Extracting with IPython

The ipython shell is more versatile and user-friendly in interactive sessions, with command line finish and recall, for example. A session can be started from the <obsid>/uvot/image/ directory, or use cd ``<obsid>/uvot/image/` ` from within the ipython shell to go to the directory. Use the –pylab argument to load matplotlib for the session, and define the required parameters:

ipython --pylab
from uvotpy import uvotgetspec
ra, dec = 123.45678, +65.789012
obsid = "00032109002"
ext = 2

We will use the getSpec program from the uvotpy.uvotgetspec module of the uvotpy package. We can now do a simple call to the program. Assuming the obsid and position are all correct:

uvotgetspec.getSpec(ra,dec,obsid,ext, fit_second=False, clobber=False)

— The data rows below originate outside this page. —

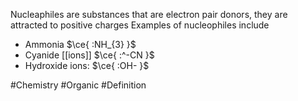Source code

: Nucleaphiles are substances that are electron pair donors, they are attracted to positive charges
Examples of nucleophiles include
- Ammonia $\ce{ :NH_{3} }$
- Cyanide [[ions]] $\ce{ :^-CN }$
- Hydroxide ions: $\ce{ :OH- }$

#Chemistry #Organic #Definition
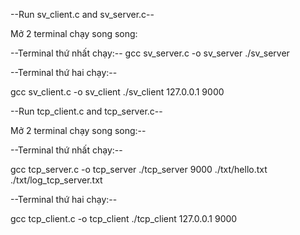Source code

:   --Run sv_client.c and sv_server.c--

Mở 2 terminal chạy song song:

  --Terminal thứ nhất chạy:--
  gcc sv_server.c -o sv_server
  ./sv_server

  --Terminal thứ hai chạy:--
  
  gcc sv_client.c -o sv_client
  ./sv_client 127.0.0.1 9000

  --Run tcp_client.c and tcp_server.c--

Mở 2 terminal chạy song song:--

  --Terminal thứ nhất chạy:--

  gcc tcp_server.c -o tcp_server
  ./tcp_server 9000 ./txt/hello.txt ./txt/log_tcp_server.txt

  --Terminal thứ hai chạy:--

  gcc tcp_client.c -o tcp_client
  ./tcp_client 127.0.0.1 9000
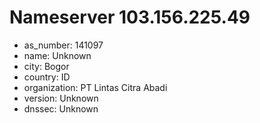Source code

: # Nameserver 103.156.225.49

* as_number: 141097
* name: Unknown
* city: Bogor
* country: ID
* organization: PT Lintas Citra Abadi
* version: Unknown
* dnssec: Unknown
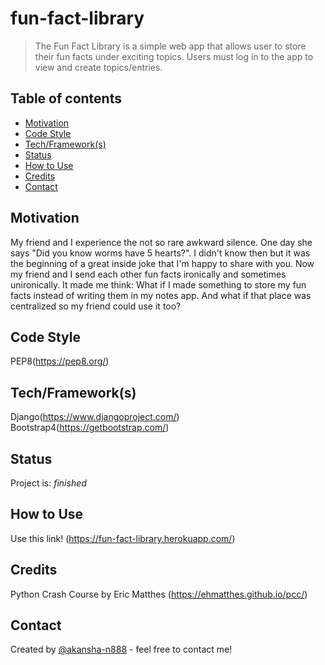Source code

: # fun-fact-library
> The Fun Fact Library is a simple web app that allows user to store their fun facts under exciting topics. Users must log in to the app to view and create topics/entries.

## Table of contents
* [Motivation](#motivation)
* [Code Style](#code-style)
* [Tech/Framework(s)](#tech-frameworks)
* [Status](#status)
* [How to Use](#how-to-use)
* [Credits](#credits)
* [Contact](#contact)

## Motivation
My friend and I experience the not so rare awkward silence. One day she says "Did you know worms have 5 hearts?". 
I didn't know then but it was the beginning of a great inside joke that I'm happy to share with you. 
Now my friend and I send each other fun facts ironically and sometimes unironically. 
It made me think: What if I made something to store my fun facts instead of writing them in my notes app. And what if that place was centralized so my friend could use it too?


## Code Style
PEP8(https://pep8.org/)

## Tech/Framework(s)
Django(https://www.djangoproject.com/)
Bootstrap4(https://getbootstrap.com/)

## Status
Project is: _finished_

## How to Use
Use this link! (https://fun-fact-library.herokuapp.com/)

## Credits
Python Crash Course by Eric Matthes (https://ehmatthes.github.io/pcc/)

## Contact
Created by [@akansha-n888](https://www.linkedin.com/in/akansha-nagar/) - feel free to contact me!
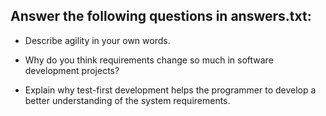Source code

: ## Answer the following questions in answers.txt:
 
- Describe agility in your own words.

- Why do you think requirements change so much in software development projects?

- Explain why test-first development helps the programmer to develop a better understanding of the system requirements.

I have set here one more parameter “fit_second” to “False”, since this can cause problems when the second order completely overlaps the first order, i.e., is not offset in the cross-dispersion direction. An offset will have an anchor position for the first order listed in the output not close to (1100,1100).

Three graphs will appear.

  • The first one to quickly view the extraction is positioned approximately right, and crosses are plotted at about 200A offsets at the estimated location of the spectrum.
  • In the second graph the extracted raw data in the form as total counts, i.e., (no background subtraction, and not as rates), aligned with the image section obtained after rotating to the dispersion). Also, a very rough guess of the second order counts is made based on those in the first order. It tends to over-estimate, sometimes as much as a factor of two.
  • In the third graph, the flux calibrated spectrum.

It should be noted that the flagging of bad areas is at the moment pretty bad, and needs to be looked at again. I noticed that when running uvotgrism from the command line the figures don’t always show.

The spectra will be written to a file which includes a data extension for use with XSPEC. However, the RMF file for XSPEC is not produced automatically, since it involves a very slow piece of code. For that set the getSpec parameter write_RMF = True. The RMF is useful, since the spectral resolution gets worse to the red, and is especially affecting wavelengths above 400nm in the UV Grism spectra.